### Dataset content ###

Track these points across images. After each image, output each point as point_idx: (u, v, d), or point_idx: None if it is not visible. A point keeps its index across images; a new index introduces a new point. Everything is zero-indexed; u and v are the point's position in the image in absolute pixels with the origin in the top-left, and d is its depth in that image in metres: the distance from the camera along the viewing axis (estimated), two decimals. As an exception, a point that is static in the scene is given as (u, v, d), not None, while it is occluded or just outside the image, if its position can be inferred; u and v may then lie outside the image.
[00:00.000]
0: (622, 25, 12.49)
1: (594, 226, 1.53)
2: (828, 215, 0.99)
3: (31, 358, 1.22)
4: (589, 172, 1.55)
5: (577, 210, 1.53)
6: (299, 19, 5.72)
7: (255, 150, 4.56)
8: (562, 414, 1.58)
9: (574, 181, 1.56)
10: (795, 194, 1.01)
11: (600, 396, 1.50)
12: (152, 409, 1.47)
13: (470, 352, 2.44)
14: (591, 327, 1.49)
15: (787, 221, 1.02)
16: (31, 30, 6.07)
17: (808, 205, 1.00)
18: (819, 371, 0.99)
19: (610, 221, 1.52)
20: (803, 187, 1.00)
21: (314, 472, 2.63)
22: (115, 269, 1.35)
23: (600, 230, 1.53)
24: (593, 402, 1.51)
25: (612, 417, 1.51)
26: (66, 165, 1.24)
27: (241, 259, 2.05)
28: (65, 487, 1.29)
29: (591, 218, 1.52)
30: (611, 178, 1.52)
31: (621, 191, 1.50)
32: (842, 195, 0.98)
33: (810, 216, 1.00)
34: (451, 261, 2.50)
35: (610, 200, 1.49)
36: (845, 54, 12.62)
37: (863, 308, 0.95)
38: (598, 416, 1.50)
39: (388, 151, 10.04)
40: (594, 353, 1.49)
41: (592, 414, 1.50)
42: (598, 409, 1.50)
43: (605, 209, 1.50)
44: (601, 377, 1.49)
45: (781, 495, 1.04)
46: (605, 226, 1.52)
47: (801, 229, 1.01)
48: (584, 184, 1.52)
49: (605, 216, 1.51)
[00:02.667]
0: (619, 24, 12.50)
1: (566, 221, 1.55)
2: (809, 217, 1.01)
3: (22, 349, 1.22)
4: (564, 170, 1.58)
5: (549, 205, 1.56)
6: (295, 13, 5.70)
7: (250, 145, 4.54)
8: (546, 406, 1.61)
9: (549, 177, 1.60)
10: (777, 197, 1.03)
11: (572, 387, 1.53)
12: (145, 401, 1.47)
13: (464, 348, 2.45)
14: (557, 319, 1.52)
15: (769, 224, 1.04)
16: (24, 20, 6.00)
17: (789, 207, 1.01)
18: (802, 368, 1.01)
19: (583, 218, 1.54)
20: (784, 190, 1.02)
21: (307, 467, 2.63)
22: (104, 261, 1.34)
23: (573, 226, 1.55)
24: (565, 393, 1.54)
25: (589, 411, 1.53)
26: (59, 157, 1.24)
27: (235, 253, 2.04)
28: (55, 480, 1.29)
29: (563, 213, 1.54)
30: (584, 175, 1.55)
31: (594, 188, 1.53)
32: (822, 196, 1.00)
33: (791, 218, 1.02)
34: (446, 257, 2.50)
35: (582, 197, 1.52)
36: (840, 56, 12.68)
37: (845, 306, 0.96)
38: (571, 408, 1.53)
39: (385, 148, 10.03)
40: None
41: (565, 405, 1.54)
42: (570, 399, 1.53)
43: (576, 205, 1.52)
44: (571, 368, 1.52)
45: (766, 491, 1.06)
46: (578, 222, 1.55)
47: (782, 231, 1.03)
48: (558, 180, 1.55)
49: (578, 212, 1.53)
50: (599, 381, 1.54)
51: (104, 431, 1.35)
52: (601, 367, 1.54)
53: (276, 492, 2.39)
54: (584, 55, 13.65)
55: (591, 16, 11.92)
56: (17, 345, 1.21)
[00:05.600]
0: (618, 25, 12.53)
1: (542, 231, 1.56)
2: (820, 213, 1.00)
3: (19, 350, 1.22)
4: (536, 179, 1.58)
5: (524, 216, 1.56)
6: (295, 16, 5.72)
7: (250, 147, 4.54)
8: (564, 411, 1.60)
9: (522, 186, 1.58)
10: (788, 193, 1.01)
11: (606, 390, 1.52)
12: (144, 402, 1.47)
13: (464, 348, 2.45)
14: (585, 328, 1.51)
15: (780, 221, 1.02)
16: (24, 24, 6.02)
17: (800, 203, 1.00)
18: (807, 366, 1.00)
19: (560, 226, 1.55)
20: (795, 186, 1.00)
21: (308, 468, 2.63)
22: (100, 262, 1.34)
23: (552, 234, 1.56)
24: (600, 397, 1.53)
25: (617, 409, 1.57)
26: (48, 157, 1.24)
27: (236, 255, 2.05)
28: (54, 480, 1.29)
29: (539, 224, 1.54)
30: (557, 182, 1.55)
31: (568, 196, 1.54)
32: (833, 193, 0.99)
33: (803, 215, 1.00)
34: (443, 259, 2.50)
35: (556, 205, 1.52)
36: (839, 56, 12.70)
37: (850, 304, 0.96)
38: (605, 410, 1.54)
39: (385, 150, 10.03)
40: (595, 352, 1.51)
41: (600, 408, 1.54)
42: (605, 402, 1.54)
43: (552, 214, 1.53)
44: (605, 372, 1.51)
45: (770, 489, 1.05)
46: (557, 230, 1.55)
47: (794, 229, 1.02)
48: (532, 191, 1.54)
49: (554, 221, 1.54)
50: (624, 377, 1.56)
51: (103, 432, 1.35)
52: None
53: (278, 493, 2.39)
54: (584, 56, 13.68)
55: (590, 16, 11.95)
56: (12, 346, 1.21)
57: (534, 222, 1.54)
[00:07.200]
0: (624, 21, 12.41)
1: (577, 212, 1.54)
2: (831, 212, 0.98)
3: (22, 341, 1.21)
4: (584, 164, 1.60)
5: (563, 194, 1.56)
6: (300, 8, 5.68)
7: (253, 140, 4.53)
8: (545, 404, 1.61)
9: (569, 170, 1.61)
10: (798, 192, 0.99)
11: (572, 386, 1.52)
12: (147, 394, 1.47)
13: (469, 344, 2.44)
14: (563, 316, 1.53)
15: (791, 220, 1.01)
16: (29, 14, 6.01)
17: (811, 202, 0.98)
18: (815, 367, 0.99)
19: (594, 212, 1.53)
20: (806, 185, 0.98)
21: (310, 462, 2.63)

###

Would you please copy exactly the part of the entries above that begins at the line containing "1: (594, 226, 1.53)" and ends at the line containing "28: (65, 487, 1.29)", both lines included?

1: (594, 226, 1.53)
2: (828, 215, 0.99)
3: (31, 358, 1.22)
4: (589, 172, 1.55)
5: (577, 210, 1.53)
6: (299, 19, 5.72)
7: (255, 150, 4.56)
8: (562, 414, 1.58)
9: (574, 181, 1.56)
10: (795, 194, 1.01)
11: (600, 396, 1.50)
12: (152, 409, 1.47)
13: (470, 352, 2.44)
14: (591, 327, 1.49)
15: (787, 221, 1.02)
16: (31, 30, 6.07)
17: (808, 205, 1.00)
18: (819, 371, 0.99)
19: (610, 221, 1.52)
20: (803, 187, 1.00)
21: (314, 472, 2.63)
22: (115, 269, 1.35)
23: (600, 230, 1.53)
24: (593, 402, 1.51)
25: (612, 417, 1.51)
26: (66, 165, 1.24)
27: (241, 259, 2.05)
28: (65, 487, 1.29)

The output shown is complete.